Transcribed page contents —
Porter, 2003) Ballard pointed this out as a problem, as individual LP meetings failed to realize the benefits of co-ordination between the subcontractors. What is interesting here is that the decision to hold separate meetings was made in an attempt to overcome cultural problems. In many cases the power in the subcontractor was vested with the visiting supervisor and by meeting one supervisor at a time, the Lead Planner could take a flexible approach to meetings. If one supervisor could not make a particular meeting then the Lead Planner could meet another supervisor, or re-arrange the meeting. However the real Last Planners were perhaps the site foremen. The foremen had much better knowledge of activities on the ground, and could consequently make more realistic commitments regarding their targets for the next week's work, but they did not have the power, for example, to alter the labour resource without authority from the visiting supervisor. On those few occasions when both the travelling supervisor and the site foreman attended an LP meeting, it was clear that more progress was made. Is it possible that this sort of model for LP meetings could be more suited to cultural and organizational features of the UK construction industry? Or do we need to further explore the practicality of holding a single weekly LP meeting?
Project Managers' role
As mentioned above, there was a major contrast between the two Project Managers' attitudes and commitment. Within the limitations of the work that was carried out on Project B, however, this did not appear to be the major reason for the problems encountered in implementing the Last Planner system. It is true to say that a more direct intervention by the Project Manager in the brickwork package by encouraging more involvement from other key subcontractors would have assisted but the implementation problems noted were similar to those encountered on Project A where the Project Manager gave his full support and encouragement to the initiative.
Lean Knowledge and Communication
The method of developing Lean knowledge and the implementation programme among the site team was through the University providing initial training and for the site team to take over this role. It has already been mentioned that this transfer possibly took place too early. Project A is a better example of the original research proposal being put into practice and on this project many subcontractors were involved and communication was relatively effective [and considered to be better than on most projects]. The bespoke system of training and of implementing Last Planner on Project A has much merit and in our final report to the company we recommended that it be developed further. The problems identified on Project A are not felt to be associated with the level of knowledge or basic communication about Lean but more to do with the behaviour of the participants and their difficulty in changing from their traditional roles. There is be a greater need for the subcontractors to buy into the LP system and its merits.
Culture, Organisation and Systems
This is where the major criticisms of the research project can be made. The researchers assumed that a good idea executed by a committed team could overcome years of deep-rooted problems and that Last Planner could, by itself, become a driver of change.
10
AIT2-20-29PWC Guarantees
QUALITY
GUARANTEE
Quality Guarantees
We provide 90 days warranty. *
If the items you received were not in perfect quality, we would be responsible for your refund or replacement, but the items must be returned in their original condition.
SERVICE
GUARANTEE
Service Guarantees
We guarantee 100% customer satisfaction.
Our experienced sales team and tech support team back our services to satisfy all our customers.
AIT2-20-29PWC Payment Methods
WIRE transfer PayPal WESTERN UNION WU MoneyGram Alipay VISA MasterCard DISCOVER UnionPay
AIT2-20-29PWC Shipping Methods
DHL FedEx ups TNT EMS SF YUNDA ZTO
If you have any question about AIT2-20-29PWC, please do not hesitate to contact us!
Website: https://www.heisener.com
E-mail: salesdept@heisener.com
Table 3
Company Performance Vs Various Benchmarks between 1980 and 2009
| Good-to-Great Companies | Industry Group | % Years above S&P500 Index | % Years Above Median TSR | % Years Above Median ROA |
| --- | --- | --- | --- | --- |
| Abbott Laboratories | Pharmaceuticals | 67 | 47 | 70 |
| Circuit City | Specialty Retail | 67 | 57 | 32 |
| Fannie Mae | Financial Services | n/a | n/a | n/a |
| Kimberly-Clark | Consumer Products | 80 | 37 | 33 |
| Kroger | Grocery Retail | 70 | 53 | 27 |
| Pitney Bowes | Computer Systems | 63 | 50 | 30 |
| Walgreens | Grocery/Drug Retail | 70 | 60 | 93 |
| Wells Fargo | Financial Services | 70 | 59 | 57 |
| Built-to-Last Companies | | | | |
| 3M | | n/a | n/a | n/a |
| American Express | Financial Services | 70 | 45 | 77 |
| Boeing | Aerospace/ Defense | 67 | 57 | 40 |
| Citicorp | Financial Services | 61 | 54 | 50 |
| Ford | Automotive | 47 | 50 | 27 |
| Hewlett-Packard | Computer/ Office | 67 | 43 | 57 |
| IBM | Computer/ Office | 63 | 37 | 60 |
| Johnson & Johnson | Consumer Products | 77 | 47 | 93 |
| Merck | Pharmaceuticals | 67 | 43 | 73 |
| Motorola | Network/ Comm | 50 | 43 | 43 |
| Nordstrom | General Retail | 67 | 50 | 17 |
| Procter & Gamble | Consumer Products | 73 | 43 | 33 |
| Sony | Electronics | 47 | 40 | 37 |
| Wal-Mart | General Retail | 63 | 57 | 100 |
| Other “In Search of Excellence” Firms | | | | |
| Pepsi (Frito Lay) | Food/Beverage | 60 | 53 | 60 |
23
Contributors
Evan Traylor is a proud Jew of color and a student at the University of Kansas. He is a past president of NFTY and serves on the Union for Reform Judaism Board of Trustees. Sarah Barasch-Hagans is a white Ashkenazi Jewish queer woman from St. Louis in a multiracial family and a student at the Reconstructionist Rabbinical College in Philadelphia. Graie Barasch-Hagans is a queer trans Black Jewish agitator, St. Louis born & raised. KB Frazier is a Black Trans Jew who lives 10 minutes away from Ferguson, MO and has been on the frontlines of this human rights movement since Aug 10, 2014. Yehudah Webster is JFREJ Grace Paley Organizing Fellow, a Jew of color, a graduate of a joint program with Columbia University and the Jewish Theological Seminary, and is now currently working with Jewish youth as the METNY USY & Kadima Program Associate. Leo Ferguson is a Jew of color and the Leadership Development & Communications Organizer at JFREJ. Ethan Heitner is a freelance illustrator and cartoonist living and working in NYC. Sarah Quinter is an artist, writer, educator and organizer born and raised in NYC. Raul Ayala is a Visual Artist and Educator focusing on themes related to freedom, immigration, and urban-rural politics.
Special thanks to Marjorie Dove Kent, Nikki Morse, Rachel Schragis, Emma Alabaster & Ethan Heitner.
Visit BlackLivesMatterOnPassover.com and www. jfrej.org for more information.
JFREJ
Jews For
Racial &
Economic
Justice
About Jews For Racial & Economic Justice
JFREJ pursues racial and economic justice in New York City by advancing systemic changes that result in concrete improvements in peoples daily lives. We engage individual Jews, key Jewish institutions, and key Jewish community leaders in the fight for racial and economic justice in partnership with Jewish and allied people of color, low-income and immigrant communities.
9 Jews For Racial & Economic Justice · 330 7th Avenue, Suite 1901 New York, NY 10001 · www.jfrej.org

TASK ITEM — In the lines above, spot each one that contains the word "role" and copy it.

ANSWER TO THE PROBLEM —
Project Managers' role
The method of developing Lean knowledge and the implementation programme among the site team was through the University providing initial training and for the site team to take over this role. It has already been mentioned that this transfer possibly took place too early. Project A is a better example of the original research proposal being put into practice and on this project many subcontractors were involved and communication was relatively effective [and considered to be better than on most projects]. The bespoke system of training and of implementing Last Planner on Project A has much merit and in our final report to the company we recommended that it be developed further. The problems identified on Project A are not felt to be associated with the level of knowledge or basic communication about Lean but more to do with the behaviour of the participants and their difficulty in changing from their traditional roles. There is be a greater need for the subcontractors to buy into the LP system and its merits.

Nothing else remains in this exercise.